Interesting. Clearly seasonal, peaking around the latest and earliest months of each year. Winter, for those of you in the northern hemisphere.


  • select USA and Australia as regions
  • download the data in CSV format (I chose fixed scaling), rename files “us.csv” and “aus.csv”
  • edit the files a little to retain only the “Week, bronchitis, bronchitis (std error)” section

Fire up your R console and try this:

us <- read.table("us.csv", header = T, sep = ",")
aus <- read.table("aus.csv", header = T, sep = ",")
# add a region column
us$region <- "usa"
aus$region <- "aus"
# combine data
alldata <- rbind(us, aus)
# add a date column
alldata$week <- strptime(alldata$Week, format = "%b %d %Y")
# and plot the non-zero values
ggplot(alldata[alldata$bronchitis > 0,], aes(as.Date(week), bronchitis)) + geom_line(aes(color = region)) + xlab("Date")
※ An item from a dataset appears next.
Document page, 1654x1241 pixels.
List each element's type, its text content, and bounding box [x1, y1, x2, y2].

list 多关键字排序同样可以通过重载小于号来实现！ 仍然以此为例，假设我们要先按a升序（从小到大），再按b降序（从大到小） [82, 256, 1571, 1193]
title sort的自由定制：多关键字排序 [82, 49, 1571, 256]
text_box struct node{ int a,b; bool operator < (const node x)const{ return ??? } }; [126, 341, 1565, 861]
Google Trends: bronchitis, USA + Australia

Result shown at right: click for the full-size version.

That’s not unexpected, but it’s rather nice. In the USA peak searches for “bronchitis” coincide with troughs in Australia and vice-versa. The reason, of course, is that search peaks for both regions during winter, but winter in the USA (northern hemisphere) occurs during the southern summer (and again, vice-versa).

There must be all sorts of interesting and potentially useful information buried away in web usage data. I guess that’s why so many companies are investing in it. However, for those of us more interested in analysing data than marketing – what else is “out there”? Can we “do science” with it? How many papers are published using data gathered only from the Web?